I agree Justin Hammer was useless. A poorly written character who really posed no threat to IM in any way. In fact his character could have been eliminated completely from the movie and been replaced by the Senator character at every point in the story.
Nope. By mirroring Tony in many ways (occupation, trying to seduce the reporter), he helped Tony see not only how amoral he used to be before his capture, but also how shallow he used to be... thus playing another part in Tony's maturation. Just because no one ever said this onscreen doesn't mean that's not what they were going for, and it totally works, imo.
 
I agree Justin Hammer was useless. A poorly written character who really posed no threat to IM in any way. In fact his character could have been eliminated completely from the movie and been replaced by the Senator character at every point in the story.
Nope. By mirroring Tony in many ways (occupation, trying to seduce the reporter), he helped Tony see not only how amoral he used to be before his capture, but also how shallow he used to be... thus playing another part in Tony's maturation. Just because no one ever said this onscreen doesn't mean that's not what they were going for, and it totally works, imo.

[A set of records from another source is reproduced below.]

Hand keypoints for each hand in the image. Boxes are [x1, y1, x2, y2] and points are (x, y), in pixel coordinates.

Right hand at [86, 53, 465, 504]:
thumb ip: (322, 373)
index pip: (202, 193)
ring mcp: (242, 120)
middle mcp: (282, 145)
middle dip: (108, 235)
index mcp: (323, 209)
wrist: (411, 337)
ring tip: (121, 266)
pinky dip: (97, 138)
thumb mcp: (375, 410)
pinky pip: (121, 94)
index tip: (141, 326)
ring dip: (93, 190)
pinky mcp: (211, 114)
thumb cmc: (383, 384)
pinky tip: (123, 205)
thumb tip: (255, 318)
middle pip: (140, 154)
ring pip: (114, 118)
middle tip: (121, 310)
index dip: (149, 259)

Justin Hammer, at least the 616 version, was supposed to be more like the Byrne-era Lex Luthor. A billionaire who's untouchable in a lot of ways. The hero can thwart him, but can't really defeat him because he's too rich, too shadowy and too smart.

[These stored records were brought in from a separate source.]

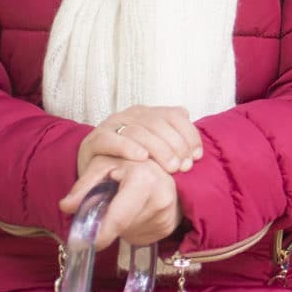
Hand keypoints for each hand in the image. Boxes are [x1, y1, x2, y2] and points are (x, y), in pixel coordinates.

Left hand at [59, 157, 182, 248]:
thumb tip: (65, 206)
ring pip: (132, 232)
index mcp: (145, 179)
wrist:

Too bad no one remembers Edwin Cord. An industrialist who was in direct competition with Stark and who wanted to prove he was better... and wasn't. He built various suits of powered armor, got involved in nefarious dealings to beat Stark, and finally went down in flames. The character in the movie was tailor-made for this. And playing him as Tony's "mirror" would have given some depth to Cord and improved him over the comics version. Sure beats committing character assassination on a Justin Hammer who shouldn't have been there.
 
Sure beats committing character assassination on a Justin Hammer who shouldn't have been there.

Is it really character assassination if no one has heard of either Cord or Hammer?

And the Russian guy was a mixture of character too, was that character assassination?

Hammer and Cord aren't like Lex Luthor known. I read comics for years, not a lot of Iron Man, true, but I had never heard of those two.